→ **SUPPLIED PASSAGE**:
----------
Creating a B2B prospecting list is not just a tooling question. It is an arbitrage between time, technical skill, data quality and budget. This guide compares eight concrete methods so you can choose the right one.

1. Why a structured prospecting list matters
A good file makes prospecting repeatable. You can filter by segment, enrich later, import into a CRM, and follow up without rebuilding the list every time.
- Company name
- City or region
- Professional email
- Phone or website
- Source or segment
For a concrete structure, read the Excel prospecting list guide.
2. The 8 methods compared
1. Manual research on Google and company websites
Accessible and free, but slow. It works for a few dozen highly targeted accounts, not for volume.

2. Open data and public CSV exports
Useful for mapping a market, but usually weak on direct emails and outreach-ready fields.
3. LinkedIn Sales Navigator
Strong for targeting people by role, seniority and industry. It still needs enrichment to obtain emails.
4. Lobstr.io
Useful for no-code scraping from structured sources. The output still needs review and cleaning.
5. Apify
Powerful for technical users. For emails, expect a two-step process: scrape companies, then enrich websites.
6. Outscraper
Good for Google Maps extraction, but emails usually require a separate enrichment step.
7. Kompass
Useful for market mapping and rich company data, but heavy for fast outreach testing.
8. SphereScout
The fastest option when you need verified contacts, filters and direct CSV or Excel export without maintaining a scraping pipeline.

3. Comparison table
| Method | Cost | Time | Volume | Technical effort |
|---|---|---|---|---|
| Manual research | Free | Very long | Low | Low |
| Open data | Free | Long | Medium | Low |
| LinkedIn Sales Navigator | Paid per seat | Long | Medium | Medium |
| Lobstr.io | $20-$100/mo | Medium | High | Medium |
| Apify / Outscraper | Variable | Medium to long | High | High |
| Kompass | Quote-based | Medium | High | Medium |
| SphereScout | Free sample, then paid | Fast | High | Low |
4. Which method should you choose?
----------
→ **ACTIONS TO TAKE**:
(1) Reproduce the part of the prospecting guide starting with "- Company name" and going on through "to obtain emails.".
(2) Extend the guide to building a B2B prospecting list, picking up right after its last line.
The entries that come next are separate from the prospecting guide.

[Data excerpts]
----------
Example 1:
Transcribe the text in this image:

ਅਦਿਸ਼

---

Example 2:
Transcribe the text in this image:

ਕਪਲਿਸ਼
----------
→ **RESPONSES BY TASK**:
(1)
- Company name
- City or region
- Professional email
- Phone or website
- Source or segment
For a concrete structure, read the Excel prospecting list guide.
2. The 8 methods compared
1. Manual research on Google and company websites
Accessible and free, but slow. It works for a few dozen highly targeted accounts, not for volume.

2. Open data and public CSV exports
Useful for mapping a market, but usually weak on direct emails and outreach-ready fields.
3. LinkedIn Sales Navigator
Strong for targeting people by role, seniority and industry. It still needs enrichment to obtain emails.

(2)
If you are starting alone and targeting very few companies, manual research is enough.
If you need to understand a market before buying data, start with open data and compare a small ready-made export.
If you have technical skills and a precise source, scraping tools can work, but include setup and cleanup time.
If you need usable volume quickly, a ready-to-use export is usually cheaper than building and maintaining a pipeline.
5. SphereScout: the fastest method to test
SphereScout is not the only method. It is the fastest to put into production for teams without an existing scraping setup.
You search by sector and location, preview results, and export verified contacts. The free account lets you test the format before paying.
How to make the choice in practice
Choose the method according to the constraint that is most expensive for your team.
If time is scarce, avoid manual research. If data precision matters more than volume, start with a small hand-built list and compare it against a purchased export. If engineering time is available, scraping can work, but include maintenance and enrichment in the real cost.
For most B2B teams, the best first test is a narrow segment with measurable output: 200 to 1,000 companies, one geography, one offer, and one campaign owner.
Metrics to watch after the first export
- Valid email rate after verification.
- Bounce rate after the first send.
- Reply rate by segment or category.
- CRM duplicates created during import.
- Time spent cleaning before launch.
The cheapest method on paper is not always the cheapest method in production. A file that saves five hours of cleaning can be more valuable than a free export that blocks the campaign.